Sie haben aber in Schleswig-Holstein auch eine komfortable Lage – praktisch ohne Opposition. Der Südschleswigsche Wählerverband (SSW) ist klein, die AfD ist die AfD, und die SPD ist so geschwächt, dass sie kaum noch wahrnehmbar ist. Regiert es sich paradiesisch-locker unter Palmen, wenn niemand widerspricht?

Ich respektiere die SPD und ihren Landesvorsitzenden Ralf Stegner sehr und denke, dass sie ihre Rolle in der Opposition finden wird. In der Tat ist die SPD in ganz Deutschland zurzeit geschwächt, und das ist nichts, was mich freut. Zwei starke Volksparteien tun der Demokratie gut, da herrscht jetzt ein gewisses Defizit, aber das muss die SPD für sich füllen, ich habe da keine Ratschläge zu geben.

Wenn Sie ein paar Jahre als Ministerpräsident solide Arbeit geleistet haben, kommen Sie dann für die Merkel-Nachfolge in Frage? Belastet es Sie, dass Sie als einer der Kronprinzen gehandelt werden?

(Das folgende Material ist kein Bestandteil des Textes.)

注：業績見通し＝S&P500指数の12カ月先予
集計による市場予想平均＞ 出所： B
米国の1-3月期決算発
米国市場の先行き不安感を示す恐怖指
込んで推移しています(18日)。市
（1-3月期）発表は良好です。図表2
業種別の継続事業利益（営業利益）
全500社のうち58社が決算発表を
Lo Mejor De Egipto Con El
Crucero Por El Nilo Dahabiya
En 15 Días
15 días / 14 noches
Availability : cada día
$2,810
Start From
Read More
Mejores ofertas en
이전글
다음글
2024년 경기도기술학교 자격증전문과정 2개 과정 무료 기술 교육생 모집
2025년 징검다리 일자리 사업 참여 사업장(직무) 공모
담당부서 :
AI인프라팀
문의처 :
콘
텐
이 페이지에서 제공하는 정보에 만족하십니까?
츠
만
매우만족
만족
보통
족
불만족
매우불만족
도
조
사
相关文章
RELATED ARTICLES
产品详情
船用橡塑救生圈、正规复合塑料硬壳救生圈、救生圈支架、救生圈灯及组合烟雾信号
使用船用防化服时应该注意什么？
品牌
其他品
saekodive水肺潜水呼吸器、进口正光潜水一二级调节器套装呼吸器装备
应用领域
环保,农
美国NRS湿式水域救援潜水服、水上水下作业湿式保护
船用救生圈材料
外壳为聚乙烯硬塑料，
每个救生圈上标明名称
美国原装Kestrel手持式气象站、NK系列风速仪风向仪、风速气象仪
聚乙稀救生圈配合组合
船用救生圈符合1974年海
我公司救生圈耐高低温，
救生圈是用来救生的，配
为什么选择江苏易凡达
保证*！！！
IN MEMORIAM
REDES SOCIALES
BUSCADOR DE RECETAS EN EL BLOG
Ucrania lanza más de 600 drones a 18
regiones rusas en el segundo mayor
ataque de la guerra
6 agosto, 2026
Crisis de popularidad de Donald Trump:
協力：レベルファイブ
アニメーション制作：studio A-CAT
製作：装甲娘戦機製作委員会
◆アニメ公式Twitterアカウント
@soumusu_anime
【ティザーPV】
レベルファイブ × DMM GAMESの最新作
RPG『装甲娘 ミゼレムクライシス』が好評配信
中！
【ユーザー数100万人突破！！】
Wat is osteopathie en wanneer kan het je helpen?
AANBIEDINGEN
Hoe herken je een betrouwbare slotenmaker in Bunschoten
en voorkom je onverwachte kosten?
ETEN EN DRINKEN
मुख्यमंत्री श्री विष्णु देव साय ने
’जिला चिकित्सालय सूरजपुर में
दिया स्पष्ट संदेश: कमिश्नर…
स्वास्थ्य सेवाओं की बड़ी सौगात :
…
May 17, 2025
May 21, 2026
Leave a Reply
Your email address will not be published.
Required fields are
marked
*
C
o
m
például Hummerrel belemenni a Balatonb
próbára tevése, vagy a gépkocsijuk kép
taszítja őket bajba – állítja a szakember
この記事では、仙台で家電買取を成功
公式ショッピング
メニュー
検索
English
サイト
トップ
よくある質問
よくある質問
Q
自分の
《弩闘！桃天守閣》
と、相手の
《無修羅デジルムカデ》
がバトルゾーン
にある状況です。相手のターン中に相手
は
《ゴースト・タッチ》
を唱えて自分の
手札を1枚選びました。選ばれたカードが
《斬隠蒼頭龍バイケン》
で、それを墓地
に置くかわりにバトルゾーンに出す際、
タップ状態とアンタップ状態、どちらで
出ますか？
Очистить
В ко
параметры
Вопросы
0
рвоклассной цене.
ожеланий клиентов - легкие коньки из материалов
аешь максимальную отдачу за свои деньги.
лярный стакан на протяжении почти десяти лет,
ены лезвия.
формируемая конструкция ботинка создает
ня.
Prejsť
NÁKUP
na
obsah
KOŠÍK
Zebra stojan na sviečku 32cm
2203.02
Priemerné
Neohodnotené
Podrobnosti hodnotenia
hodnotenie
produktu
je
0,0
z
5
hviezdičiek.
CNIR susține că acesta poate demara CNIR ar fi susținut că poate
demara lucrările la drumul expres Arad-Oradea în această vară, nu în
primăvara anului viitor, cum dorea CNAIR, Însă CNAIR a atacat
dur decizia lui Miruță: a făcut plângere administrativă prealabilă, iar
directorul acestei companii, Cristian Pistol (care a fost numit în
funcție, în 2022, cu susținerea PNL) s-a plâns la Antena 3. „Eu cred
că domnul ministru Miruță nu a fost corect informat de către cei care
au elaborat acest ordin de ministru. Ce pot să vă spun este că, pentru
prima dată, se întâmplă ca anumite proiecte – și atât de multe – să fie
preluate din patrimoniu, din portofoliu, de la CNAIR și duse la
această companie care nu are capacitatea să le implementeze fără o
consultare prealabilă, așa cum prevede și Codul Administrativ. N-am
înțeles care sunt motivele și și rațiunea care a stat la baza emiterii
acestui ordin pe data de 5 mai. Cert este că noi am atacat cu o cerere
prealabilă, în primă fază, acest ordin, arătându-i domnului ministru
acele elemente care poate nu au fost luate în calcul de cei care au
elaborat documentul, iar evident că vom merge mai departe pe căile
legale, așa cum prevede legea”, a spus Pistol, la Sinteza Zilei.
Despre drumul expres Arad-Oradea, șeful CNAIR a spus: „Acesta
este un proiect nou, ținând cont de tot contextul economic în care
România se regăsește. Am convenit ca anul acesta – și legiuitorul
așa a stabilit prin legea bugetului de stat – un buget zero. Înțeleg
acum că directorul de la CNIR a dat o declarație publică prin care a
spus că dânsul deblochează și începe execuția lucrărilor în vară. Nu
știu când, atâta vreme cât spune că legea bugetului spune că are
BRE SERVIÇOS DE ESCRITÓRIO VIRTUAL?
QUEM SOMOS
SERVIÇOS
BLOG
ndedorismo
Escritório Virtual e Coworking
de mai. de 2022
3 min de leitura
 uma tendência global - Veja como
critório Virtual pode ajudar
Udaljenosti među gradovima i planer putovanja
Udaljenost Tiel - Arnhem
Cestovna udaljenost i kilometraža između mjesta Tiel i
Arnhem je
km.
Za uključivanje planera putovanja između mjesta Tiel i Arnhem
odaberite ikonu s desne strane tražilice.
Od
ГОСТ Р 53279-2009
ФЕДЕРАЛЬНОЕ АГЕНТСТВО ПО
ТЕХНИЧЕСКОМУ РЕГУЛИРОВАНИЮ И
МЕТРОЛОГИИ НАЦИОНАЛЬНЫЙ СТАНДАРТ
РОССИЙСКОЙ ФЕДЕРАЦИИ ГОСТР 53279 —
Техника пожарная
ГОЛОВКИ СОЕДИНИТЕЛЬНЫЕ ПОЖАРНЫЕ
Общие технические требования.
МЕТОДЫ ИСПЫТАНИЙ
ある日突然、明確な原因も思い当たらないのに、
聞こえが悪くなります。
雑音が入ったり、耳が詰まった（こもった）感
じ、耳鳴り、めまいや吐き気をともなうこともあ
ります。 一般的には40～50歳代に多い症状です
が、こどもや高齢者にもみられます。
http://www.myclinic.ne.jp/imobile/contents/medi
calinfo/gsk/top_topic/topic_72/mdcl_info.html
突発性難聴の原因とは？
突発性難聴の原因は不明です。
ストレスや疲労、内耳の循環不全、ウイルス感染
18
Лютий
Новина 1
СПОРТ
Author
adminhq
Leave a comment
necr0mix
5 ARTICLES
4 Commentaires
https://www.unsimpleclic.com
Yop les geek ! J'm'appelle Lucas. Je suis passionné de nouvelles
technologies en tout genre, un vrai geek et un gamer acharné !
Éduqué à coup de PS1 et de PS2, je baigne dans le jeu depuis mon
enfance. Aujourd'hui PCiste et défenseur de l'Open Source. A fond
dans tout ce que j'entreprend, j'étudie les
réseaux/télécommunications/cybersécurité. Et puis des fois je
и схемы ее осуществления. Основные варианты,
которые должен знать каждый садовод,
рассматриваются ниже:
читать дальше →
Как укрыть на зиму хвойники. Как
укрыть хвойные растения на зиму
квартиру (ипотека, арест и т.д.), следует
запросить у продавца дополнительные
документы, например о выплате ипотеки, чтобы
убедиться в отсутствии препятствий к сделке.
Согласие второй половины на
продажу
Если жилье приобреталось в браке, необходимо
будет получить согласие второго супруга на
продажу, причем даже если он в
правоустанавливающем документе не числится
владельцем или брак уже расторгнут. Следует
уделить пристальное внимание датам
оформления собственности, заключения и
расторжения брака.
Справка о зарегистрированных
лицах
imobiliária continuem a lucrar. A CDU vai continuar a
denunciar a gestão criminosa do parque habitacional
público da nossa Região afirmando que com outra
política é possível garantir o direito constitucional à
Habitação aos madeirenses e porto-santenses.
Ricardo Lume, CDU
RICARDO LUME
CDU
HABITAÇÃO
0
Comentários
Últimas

In den nächsten Jahren will ich mich darauf konzentrieren, meine Arbeit solide zu machen. Man muss erst mal beweisen, dass man es auch fünf Jahre lang erfolgreich kann als Person und in einem Regierungsbündnis.

Sie wollen 2022 wieder als Spitzenkandidat antreten?

Ja.

Stimmt es, dass Usain Bolt Ehrenbotschafter des Jamaika-Landes Schleswig-Holstein werden soll?

Guter Typ, würde mich freuen. Allerdings könnte er in Schleswig-Holstein nur Generalkonsul werden, das würde er wohl nicht machen.